__Information__
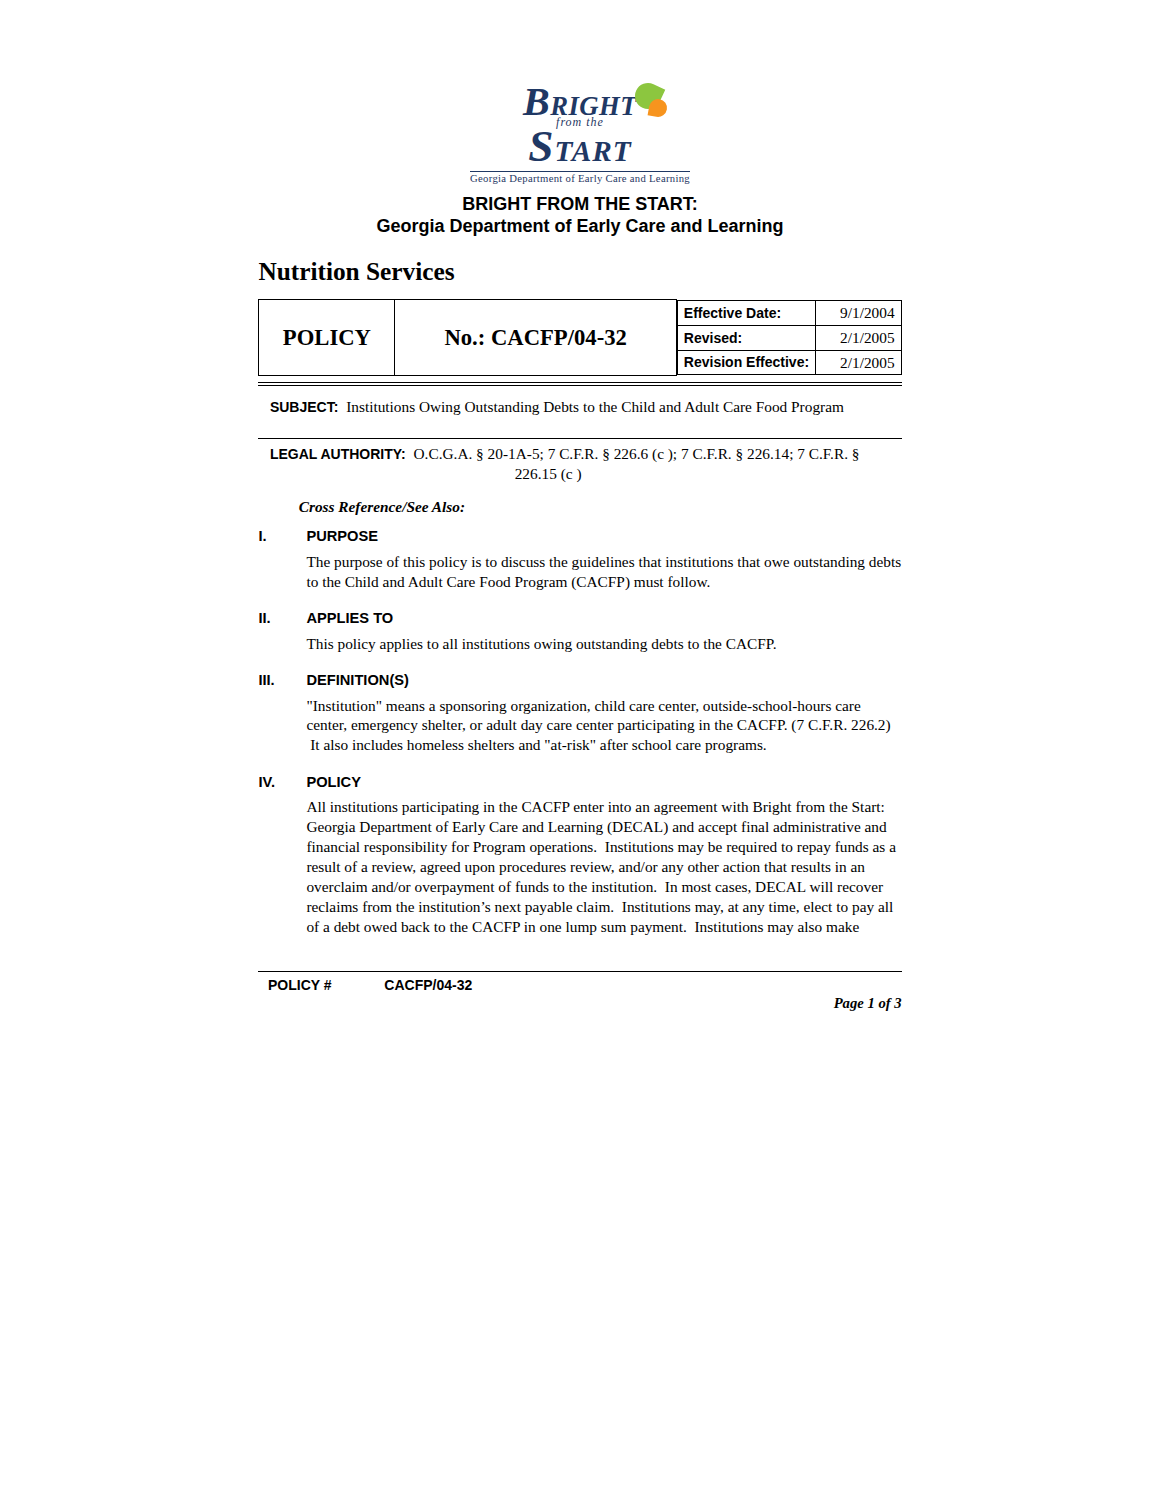BRIGHT
from the
START
Georgia Department of Early Care and Learning
BRIGHT FROM THE START:
Georgia Department of Early Care and Learning
Nutrition Services
| POLICY | No.: CACFP/04-32 | / Effective Date: / 9/1/2004 / / Revised: / 2/1/2005 / / Revision Effective: / 2/1/2005 / |
SUBJECT: Institutions Owing Outstanding Debts to the Child and Adult Care Food Program
LEGAL AUTHORITY: O.C.G.A. § 20-1A-5; 7 C.F.R. § 226.6 (c ); 7 C.F.R. § 226.14; 7 C.F.R. §
226.15 (c )
Cross Reference/See Also:
I. PURPOSE
The purpose of this policy is to discuss the guidelines that institutions that owe outstanding debts to the Child and Adult Care Food Program (CACFP) must follow.
II. APPLIES TO
This policy applies to all institutions owing outstanding debts to the CACFP.
III. DEFINITION(S)
"Institution" means a sponsoring organization, child care center, outside-school-hours care center, emergency shelter, or adult day care center participating in the CACFP. (7 C.F.R. 226.2) It also includes homeless shelters and "at-risk" after school care programs.
IV. POLICY
All institutions participating in the CACFP enter into an agreement with Bright from the Start: Georgia Department of Early Care and Learning (DECAL) and accept final administrative and financial responsibility for Program operations. Institutions may be required to repay funds as a result of a review, agreed upon procedures review, and/or any other action that results in an overclaim and/or overpayment of funds to the institution. In most cases, DECAL will recover reclaims from the institution’s next payable claim. Institutions may, at any time, elect to pay all of a debt owed back to the CACFP in one lump sum payment. Institutions may also make
POLICY #CACFP/04-32
Page 1 of 3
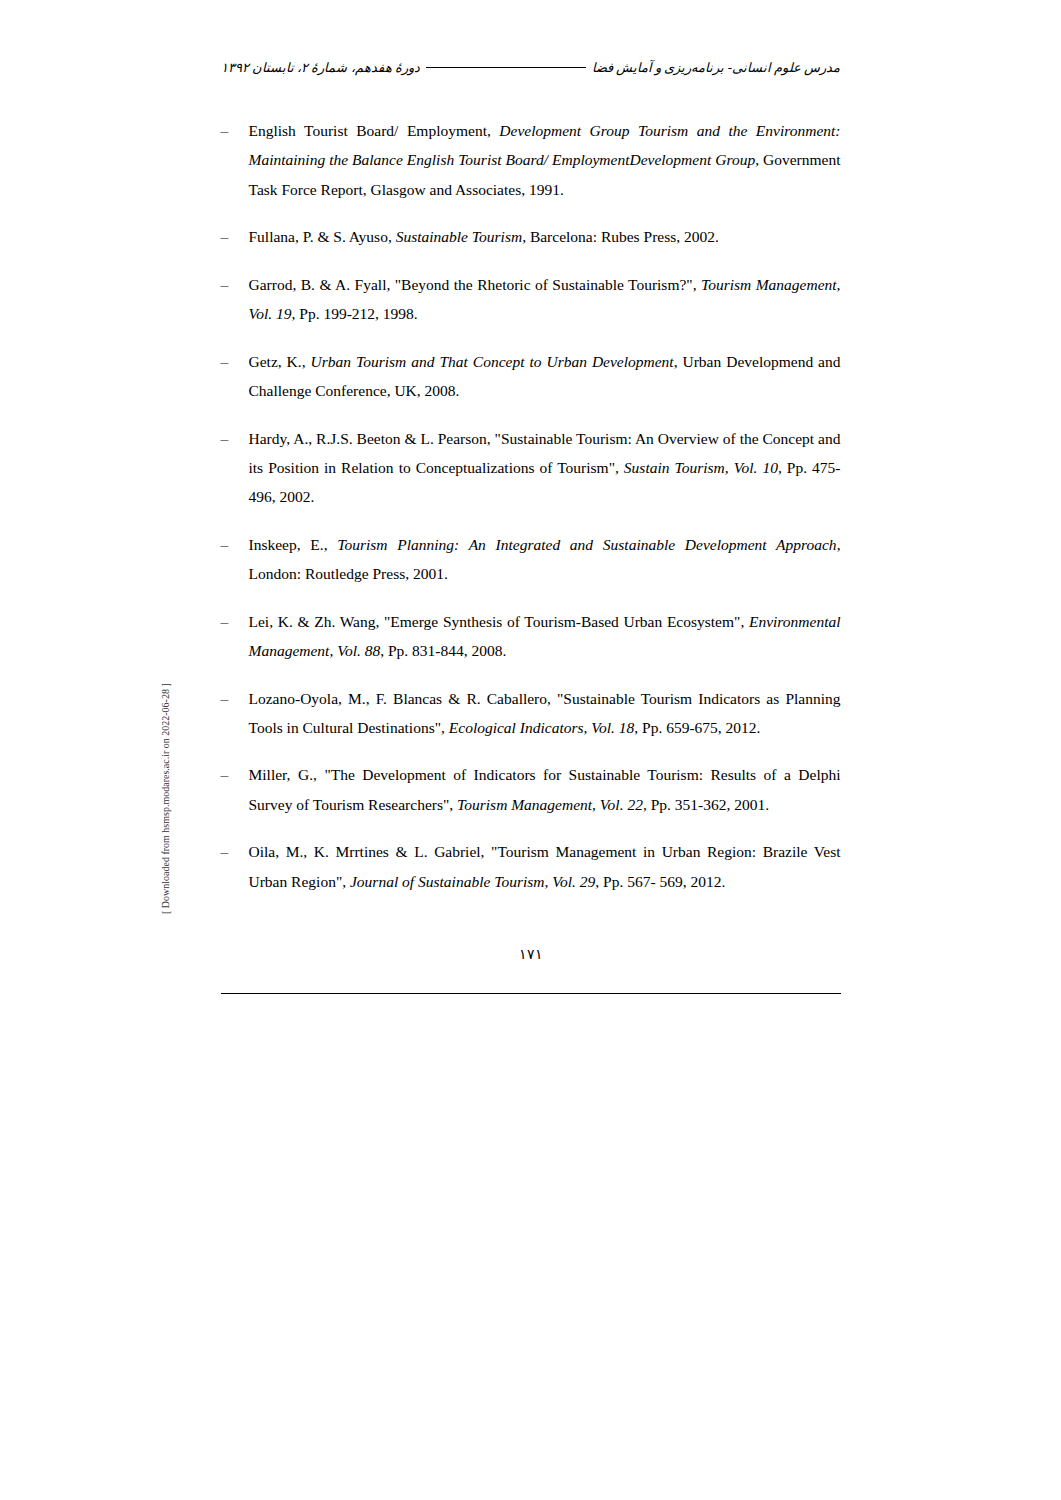مدرس علوم انسانی- برنامه‌ریزی و آمایش فضا دورهٔ هفدهم، شمارهٔ ۲، تابستان ۱۳۹۲
English Tourist Board/ Employment, Development Group Tourism and the Environment: Maintaining the Balance English Tourist Board/ EmploymentDevelopment Group, Government Task Force Report, Glasgow and Associates, 1991.
Fullana, P. & S. Ayuso, Sustainable Tourism, Barcelona: Rubes Press, 2002.
Garrod, B. & A. Fyall, "Beyond the Rhetoric of Sustainable Tourism?", Tourism Management, Vol. 19, Pp. 199-212, 1998.
Getz, K., Urban Tourism and That Concept to Urban Development, Urban Developmend and Challenge Conference, UK, 2008.
Hardy, A., R.J.S. Beeton & L. Pearson, "Sustainable Tourism: An Overview of the Concept and its Position in Relation to Conceptualizations of Tourism", Sustain Tourism, Vol. 10, Pp. 475-496, 2002.
Inskeep, E., Tourism Planning: An Integrated and Sustainable Development Approach, London: Routledge Press, 2001.
Lei, K. & Zh. Wang, "Emerge Synthesis of Tourism-Based Urban Ecosystem", Environmental Management, Vol. 88, Pp. 831-844, 2008.
Lozano-Oyola, M., F. Blancas & R. Caballero, "Sustainable Tourism Indicators as Planning Tools in Cultural Destinations", Ecological Indicators, Vol. 18, Pp. 659-675, 2012.
Miller, G., "The Development of Indicators for Sustainable Tourism: Results of a Delphi Survey of Tourism Researchers", Tourism Management, Vol. 22, Pp. 351-362, 2001.
Oila, M., K. Mrrtines & L. Gabriel, "Tourism Management in Urban Region: Brazile Vest Urban Region", Journal of Sustainable Tourism, Vol. 29, Pp. 567- 569, 2012.
۱۷۱
[ Downloaded from hsmsp.modares.ac.ir on 2022-06-28 ]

__Problem details__
Word for word, reproduce the material above and omit each image.

__Completed task__
BRIGHT
from the
START
Georgia Department of Early Care and Learning
BRIGHT FROM THE START:
Georgia Department of Early Care and Learning
Nutrition Services
| POLICY | No.: CACFP/04-32 | / Effective Date: / 9/1/2004 / / Revised: / 2/1/2005 / / Revision Effective: / 2/1/2005 / |
SUBJECT: Institutions Owing Outstanding Debts to the Child and Adult Care Food Program
LEGAL AUTHORITY: O.C.G.A. § 20-1A-5; 7 C.F.R. § 226.6 (c ); 7 C.F.R. § 226.14; 7 C.F.R. §
226.15 (c )
Cross Reference/See Also:
I. PURPOSE
The purpose of this policy is to discuss the guidelines that institutions that owe outstanding debts to the Child and Adult Care Food Program (CACFP) must follow.
II. APPLIES TO
This policy applies to all institutions owing outstanding debts to the CACFP.
III. DEFINITION(S)
"Institution" means a sponsoring organization, child care center, outside-school-hours care center, emergency shelter, or adult day care center participating in the CACFP. (7 C.F.R. 226.2) It also includes homeless shelters and "at-risk" after school care programs.
IV. POLICY
All institutions participating in the CACFP enter into an agreement with Bright from the Start: Georgia Department of Early Care and Learning (DECAL) and accept final administrative and financial responsibility for Program operations. Institutions may be required to repay funds as a result of a review, agreed upon procedures review, and/or any other action that results in an overclaim and/or overpayment of funds to the institution. In most cases, DECAL will recover reclaims from the institution’s next payable claim. Institutions may, at any time, elect to pay all of a debt owed back to the CACFP in one lump sum payment. Institutions may also make
POLICY #CACFP/04-32
Page 1 of 3
مدرس علوم انسانی- برنامه‌ریزی و آمایش فضا دورهٔ هفدهم، شمارهٔ ۲، تابستان ۱۳۹۲
English Tourist Board/ Employment, Development Group Tourism and the Environment: Maintaining the Balance English Tourist Board/ EmploymentDevelopment Group, Government Task Force Report, Glasgow and Associates, 1991.
Fullana, P. & S. Ayuso, Sustainable Tourism, Barcelona: Rubes Press, 2002.
Garrod, B. & A. Fyall, "Beyond the Rhetoric of Sustainable Tourism?", Tourism Management, Vol. 19, Pp. 199-212, 1998.
Getz, K., Urban Tourism and That Concept to Urban Development, Urban Developmend and Challenge Conference, UK, 2008.
Hardy, A., R.J.S. Beeton & L. Pearson, "Sustainable Tourism: An Overview of the Concept and its Position in Relation to Conceptualizations of Tourism", Sustain Tourism, Vol. 10, Pp. 475-496, 2002.
Inskeep, E., Tourism Planning: An Integrated and Sustainable Development Approach, London: Routledge Press, 2001.
Lei, K. & Zh. Wang, "Emerge Synthesis of Tourism-Based Urban Ecosystem", Environmental Management, Vol. 88, Pp. 831-844, 2008.
Lozano-Oyola, M., F. Blancas & R. Caballero, "Sustainable Tourism Indicators as Planning Tools in Cultural Destinations", Ecological Indicators, Vol. 18, Pp. 659-675, 2012.
Miller, G., "The Development of Indicators for Sustainable Tourism: Results of a Delphi Survey of Tourism Researchers", Tourism Management, Vol. 22, Pp. 351-362, 2001.
Oila, M., K. Mrrtines & L. Gabriel, "Tourism Management in Urban Region: Brazile Vest Urban Region", Journal of Sustainable Tourism, Vol. 29, Pp. 567- 569, 2012.
۱۷۱
[ Downloaded from hsmsp.modares.ac.ir on 2022-06-28 ]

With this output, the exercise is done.